| Problem details |
Scan the material that follows. Copy every line containing the word "scroll".

| Data to use |
--- START ---

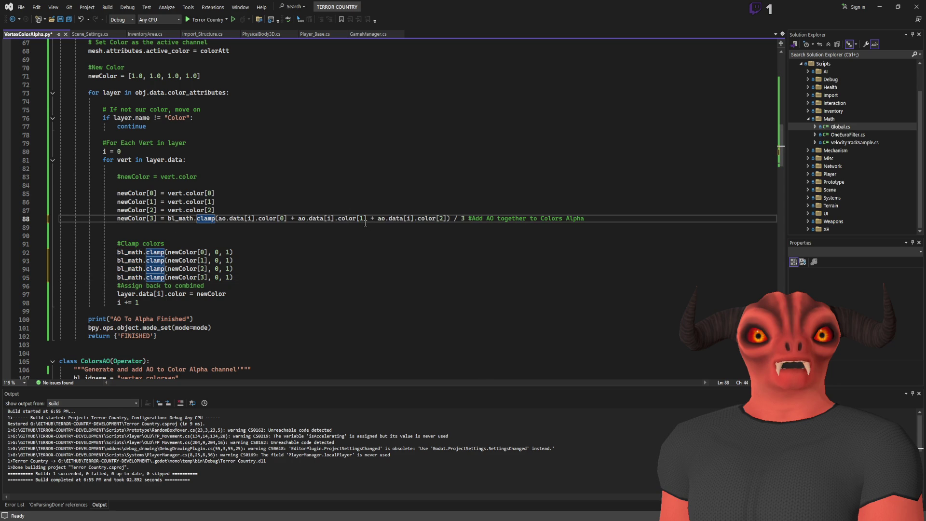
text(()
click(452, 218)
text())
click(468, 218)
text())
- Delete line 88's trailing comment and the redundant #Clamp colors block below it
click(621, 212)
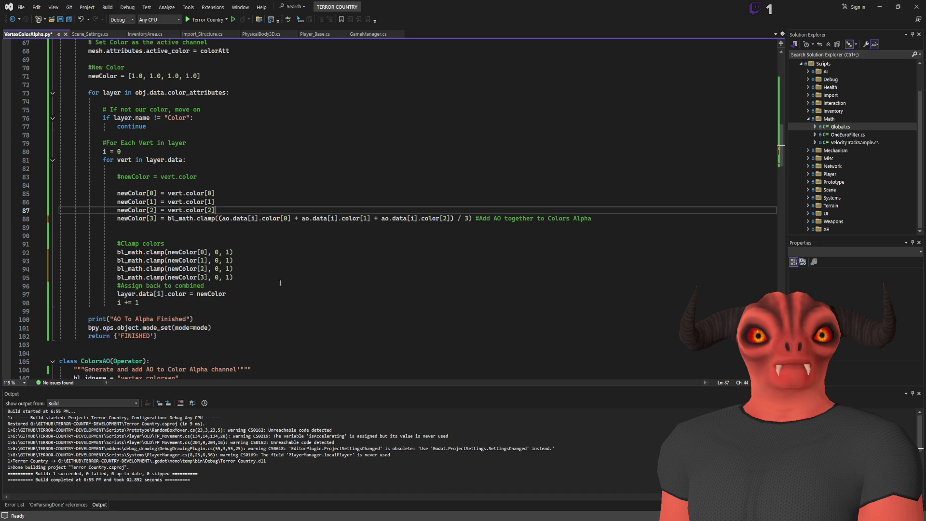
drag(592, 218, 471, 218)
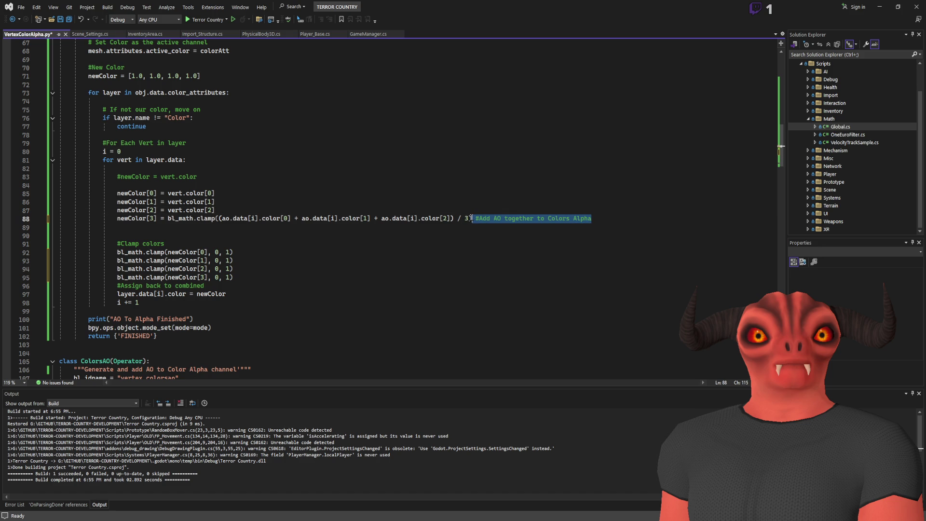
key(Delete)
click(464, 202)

--- END ---
--- START ---

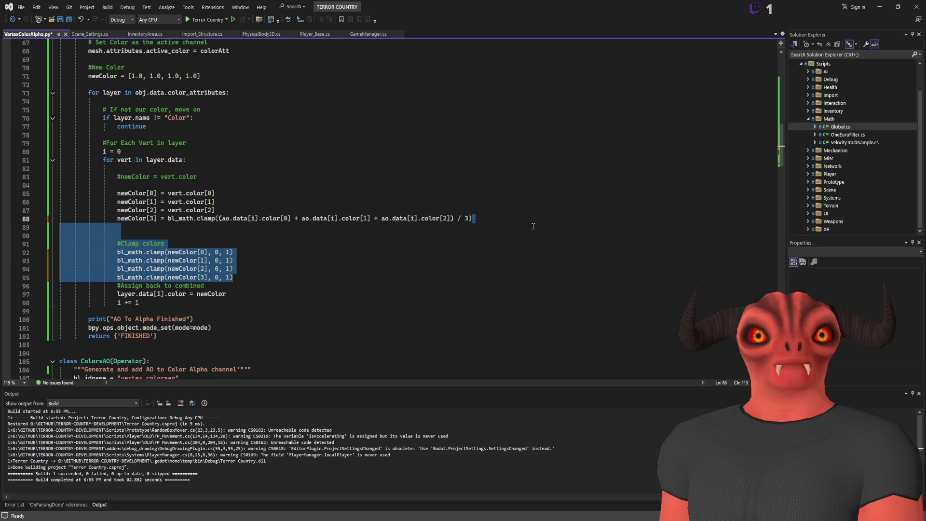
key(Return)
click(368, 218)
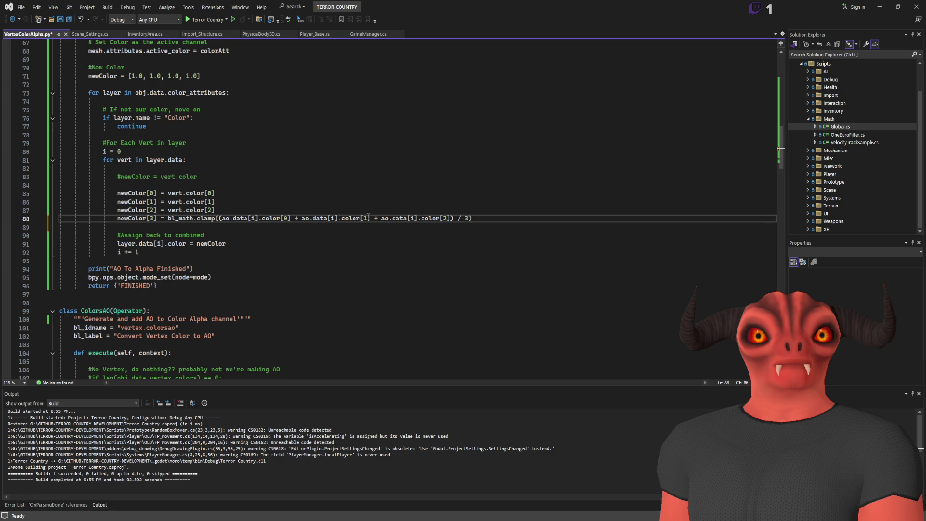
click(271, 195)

--- END ---
--- START ---

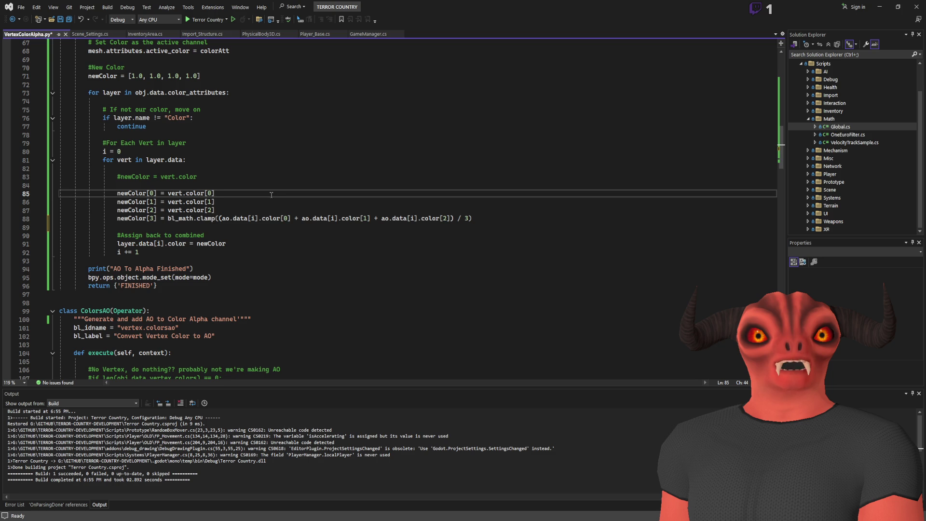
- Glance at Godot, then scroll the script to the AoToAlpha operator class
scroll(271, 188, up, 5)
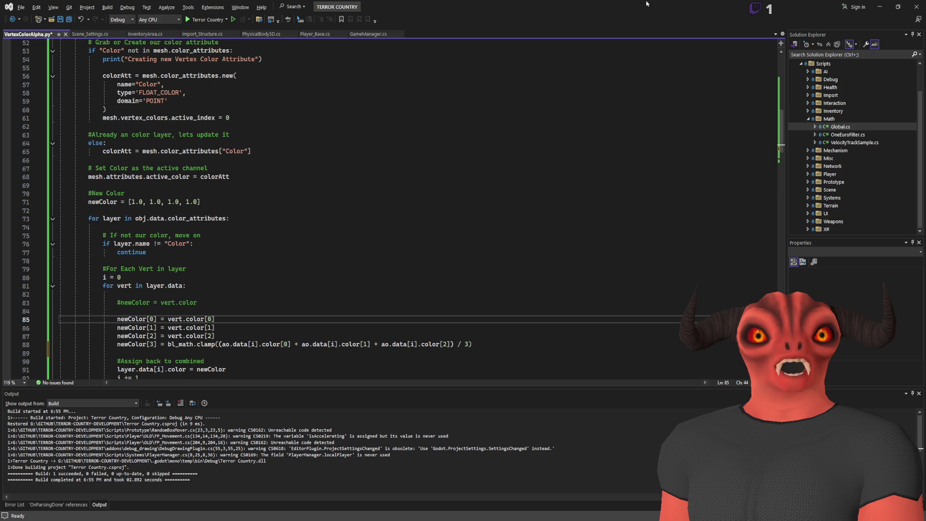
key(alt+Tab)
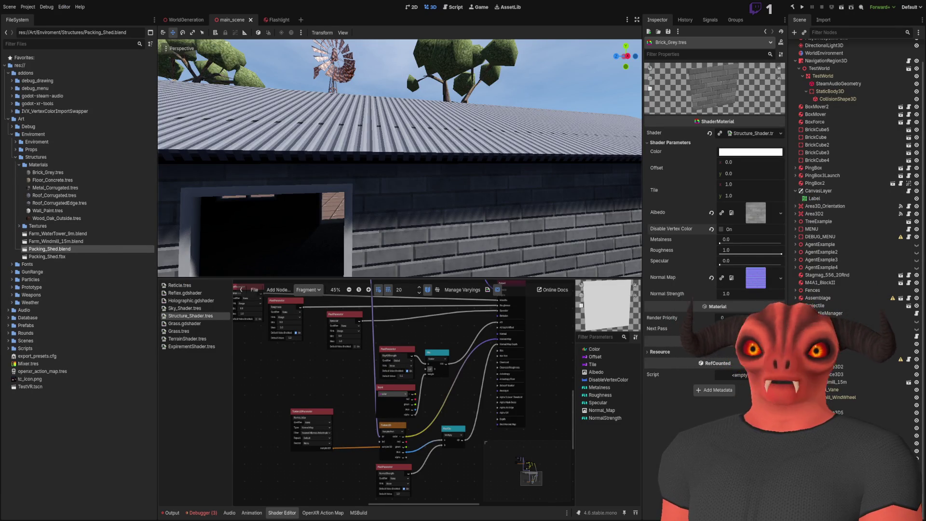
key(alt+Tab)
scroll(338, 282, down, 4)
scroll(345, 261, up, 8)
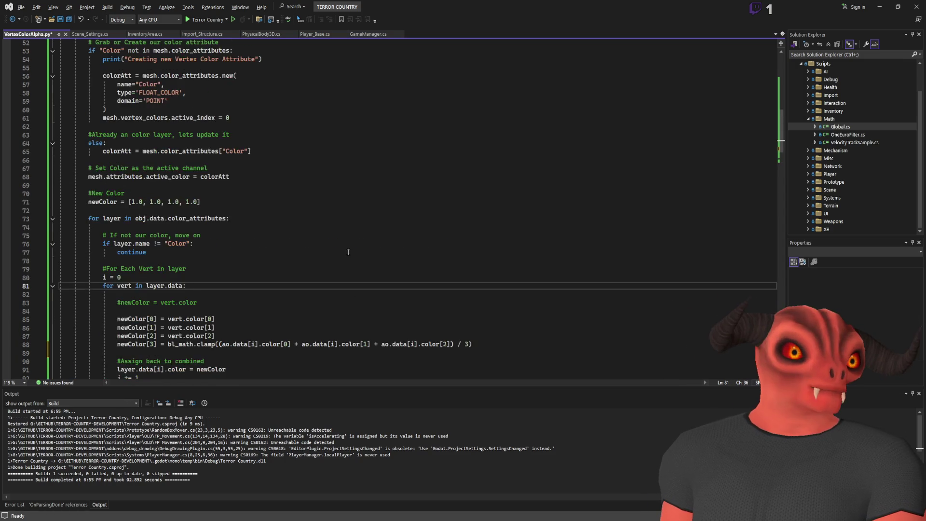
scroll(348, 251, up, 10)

--- END ---

| Output below |
- Glance at Godot, then scroll the script to the AoToAlpha operator class
scroll(271, 188, up, 5)
scroll(338, 282, down, 4)
scroll(345, 261, up, 8)
scroll(348, 251, up, 10)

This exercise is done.